### MATERIAL PROVIDED
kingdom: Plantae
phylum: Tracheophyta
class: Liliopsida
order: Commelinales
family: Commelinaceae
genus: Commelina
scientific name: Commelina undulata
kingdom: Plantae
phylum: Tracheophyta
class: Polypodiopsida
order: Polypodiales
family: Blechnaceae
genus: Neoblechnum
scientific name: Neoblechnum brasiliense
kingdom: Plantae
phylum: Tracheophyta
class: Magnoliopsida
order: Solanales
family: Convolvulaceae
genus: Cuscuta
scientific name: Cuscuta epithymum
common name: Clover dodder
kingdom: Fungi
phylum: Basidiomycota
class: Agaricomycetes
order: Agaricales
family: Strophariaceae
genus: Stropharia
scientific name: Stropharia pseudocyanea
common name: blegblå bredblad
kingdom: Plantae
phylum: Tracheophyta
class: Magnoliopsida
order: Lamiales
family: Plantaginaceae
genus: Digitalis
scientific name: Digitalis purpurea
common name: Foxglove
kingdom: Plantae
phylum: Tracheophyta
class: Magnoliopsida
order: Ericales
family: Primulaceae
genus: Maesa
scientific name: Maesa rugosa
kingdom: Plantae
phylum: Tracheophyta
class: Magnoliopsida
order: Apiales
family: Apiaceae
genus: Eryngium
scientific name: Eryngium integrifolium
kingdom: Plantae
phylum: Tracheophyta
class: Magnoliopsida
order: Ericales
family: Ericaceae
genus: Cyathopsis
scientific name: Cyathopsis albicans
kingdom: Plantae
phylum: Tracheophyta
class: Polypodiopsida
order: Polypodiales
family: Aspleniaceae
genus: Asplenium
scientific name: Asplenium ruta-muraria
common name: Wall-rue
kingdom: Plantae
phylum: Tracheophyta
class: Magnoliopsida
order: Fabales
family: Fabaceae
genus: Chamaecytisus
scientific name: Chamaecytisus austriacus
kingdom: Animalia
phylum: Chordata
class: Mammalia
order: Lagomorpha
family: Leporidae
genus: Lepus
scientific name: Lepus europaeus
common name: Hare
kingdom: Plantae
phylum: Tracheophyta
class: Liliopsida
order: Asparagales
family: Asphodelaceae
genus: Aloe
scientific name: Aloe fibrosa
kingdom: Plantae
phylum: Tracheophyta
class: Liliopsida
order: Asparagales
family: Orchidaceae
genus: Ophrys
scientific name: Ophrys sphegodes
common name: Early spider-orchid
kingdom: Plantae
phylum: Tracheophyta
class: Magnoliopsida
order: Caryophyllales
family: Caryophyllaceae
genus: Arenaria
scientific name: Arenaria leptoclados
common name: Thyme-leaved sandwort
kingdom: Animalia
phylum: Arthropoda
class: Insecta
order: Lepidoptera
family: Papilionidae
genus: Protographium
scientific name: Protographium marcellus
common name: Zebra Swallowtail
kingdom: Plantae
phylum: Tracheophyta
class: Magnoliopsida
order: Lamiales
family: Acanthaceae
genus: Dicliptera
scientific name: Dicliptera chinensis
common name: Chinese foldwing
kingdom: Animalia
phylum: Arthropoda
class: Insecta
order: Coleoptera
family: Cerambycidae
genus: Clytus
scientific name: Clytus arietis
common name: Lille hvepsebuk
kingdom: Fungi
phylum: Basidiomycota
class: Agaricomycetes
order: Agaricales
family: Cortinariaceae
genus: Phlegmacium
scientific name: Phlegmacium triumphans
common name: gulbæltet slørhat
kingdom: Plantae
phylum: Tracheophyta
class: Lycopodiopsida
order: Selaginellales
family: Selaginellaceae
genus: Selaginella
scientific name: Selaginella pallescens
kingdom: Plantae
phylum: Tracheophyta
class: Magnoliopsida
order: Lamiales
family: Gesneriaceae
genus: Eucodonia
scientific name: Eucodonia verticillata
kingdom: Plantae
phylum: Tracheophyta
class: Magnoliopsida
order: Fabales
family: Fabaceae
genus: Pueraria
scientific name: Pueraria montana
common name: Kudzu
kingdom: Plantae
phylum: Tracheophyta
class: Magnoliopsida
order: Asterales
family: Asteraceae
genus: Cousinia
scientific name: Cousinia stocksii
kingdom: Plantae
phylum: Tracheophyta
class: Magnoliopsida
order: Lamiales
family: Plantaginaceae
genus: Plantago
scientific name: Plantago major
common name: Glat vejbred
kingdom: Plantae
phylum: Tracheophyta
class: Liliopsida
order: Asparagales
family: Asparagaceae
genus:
######
Please extract the lines starting at the one that contains "family: Gesneriaceae" and ending with the one that contains "scientific name: Plantago major", and reproduce them word for word with both of those lines included.

- WORKED ANSWER -
family: Gesneriaceae
genus: Eucodonia
scientific name: Eucodonia verticillata
kingdom: Plantae
phylum: Tracheophyta
class: Magnoliopsida
order: Fabales
family: Fabaceae
genus: Pueraria
scientific name: Pueraria montana
common name: Kudzu
kingdom: Plantae
phylum: Tracheophyta
class: Magnoliopsida
order: Asterales
family: Asteraceae
genus: Cousinia
scientific name: Cousinia stocksii
kingdom: Plantae
phylum: Tracheophyta
class: Magnoliopsida
order: Lamiales
family: Plantaginaceae
genus: Plantago
scientific name: Plantago major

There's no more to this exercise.